Congress, Clean Up the Court’s Mess

That brings us back to the July 14 Senate hearing. Congress should not have to repair patent-eligibility doctrine, but it does.

The current framework is unworkable. Lower courts struggle to apply standards that judges themselves often describe as incoherent. Inventors, entrepreneurs, and investors remain uncertain about what qualifies for protection, especially in diagnostics and computer-implemented inventions. That uncertainty has weakened U.S. innovation in fields where the country can least afford hesitation.

The Patent Eligibility Restoration Act reflects an important institutional judgment. Congress, not the judiciary, bears responsibility for defining patent eligibility. PERA’s greatest contribution may be its recognition that the courts created exceptions and confusion that Congress never enacted.

I am less persuaded that Congress should replace one complicated framework with another. A simpler and more constitutionally faithful solution would restore Section 101 largely to the role Congress originally gave it.

The Supreme Court decides cases and controversies. It does not rewrite statutes according to changing policy preferences, especially in patent law. Article I, Section 8 gives Congress the power to establish the patent system, and Congress exercised that power through Title 35 of the U.S. Code. Judicially created exceptions therefore present a serious separation-of-powers problem.

My central concern is judicial legislation. Section 101 did not change. The Supreme Court changed its meaning without congressional authorization.

Congress may adopt PERA, pursue another reform, or restore Section 101 to its original function. That choice belongs to Congress.

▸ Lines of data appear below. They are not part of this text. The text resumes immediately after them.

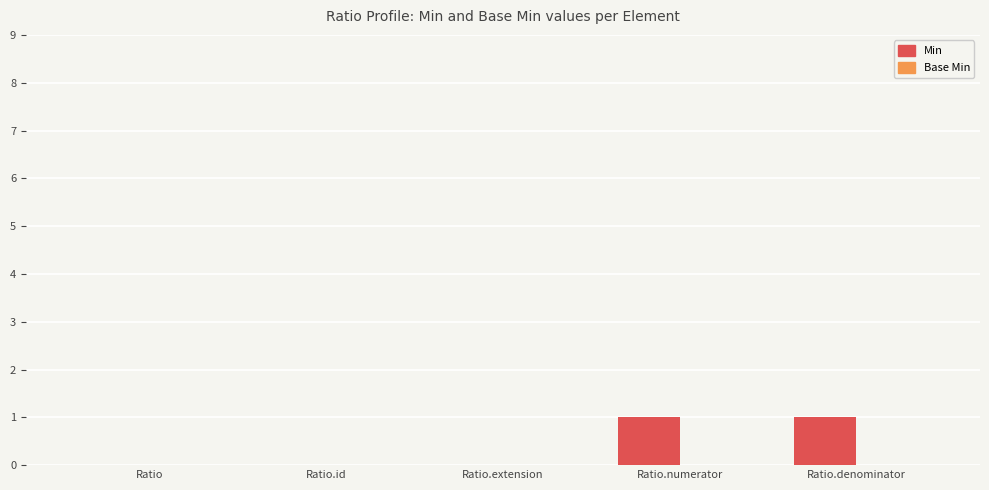

Approximately how many times larger is the value at Ratio.denominator compared to Ratio.numerator?

1.0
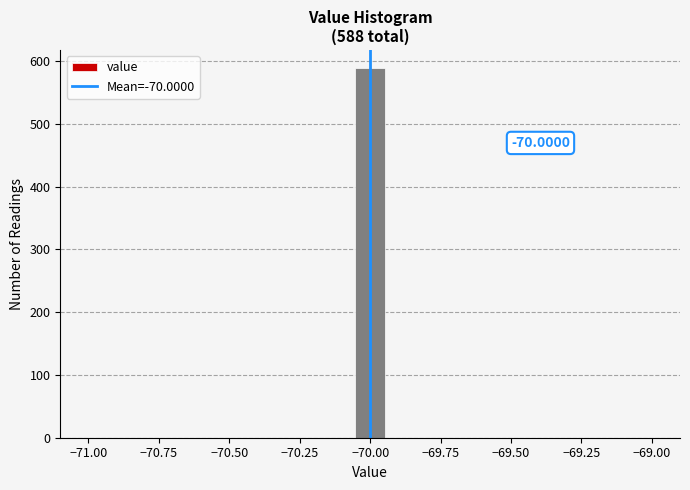

Around what value on the x-axis is the tallest bar? Give the approximate position of its centre, as read against the axis.

-70.00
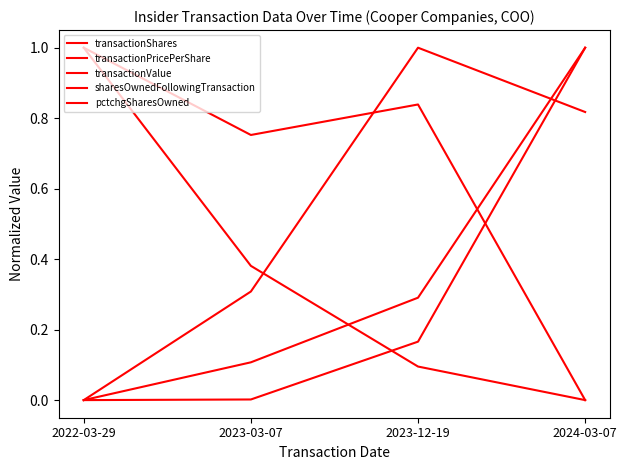

What is the sum of all sharesOwnedFollowingTransaction values?

1.2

The needed reform is modest. For most of American history, Section 101 served as a coarse filter that identified broad categories of patentable subject matter. The Patent Act assigned the harder questions elsewhere. Sections 102, 103, and 112 ask whether an invention is novel, nonobvious, and adequately described.

Section 101 need not do all of patent law’s work at once.

That division of labor governed during more than two centuries of technological progress and economic growth. Yet many courts, commentators, and technology users entered the 21st century convinced that the system produced too many patents. They responded by expanding a threshold eligibility test into a broad policy instrument.

That confidence reflects the institutional conceit Hayek warned against. Innovation policy should ask whether legal institutions encourage the discoveries that have yet to occur. That inquiry requires policymakers to account for visible costs and for inventions delayed, abandoned, or never attempted.

First, Do No Harm to Innovation

As senators debate patent eligibility, they should remember the trauma bay in Pittsburgh.

A physician now holds in one hand the product of more than 20 years of scientific research, entrepreneurial judgment, private investment, technology transfer, clinical validation, patent prosecution, manufacturing expertise, regulatory review, and commercial development. No planner designed that journey. No single institution possessed all the knowledge needed to complete it.

The achievement is that the system succeeded. The troubling question is why success required so much time, money, and persistence.

The greatest cost of a weakened innovation system does not appear in investment totals or patent counts. It appears in the inventions that never emerge. The startup is never formed. The investment is never made. The diagnostic never reaches patients. The entrepreneur decides the odds are too poor and walks away.

Those losses cannot be measured because they never become visible. That makes them easy to ignore, but no less real.

The blood test now improving trauma care in Pittsburgh offers more than a medical success story. It shows what free people can accomplish when secure property rights, voluntary exchange, and institutional humility allow dispersed knowledge to become useful innovation.

Congress cannot plan the next breakthrough. It can stop making the path harder.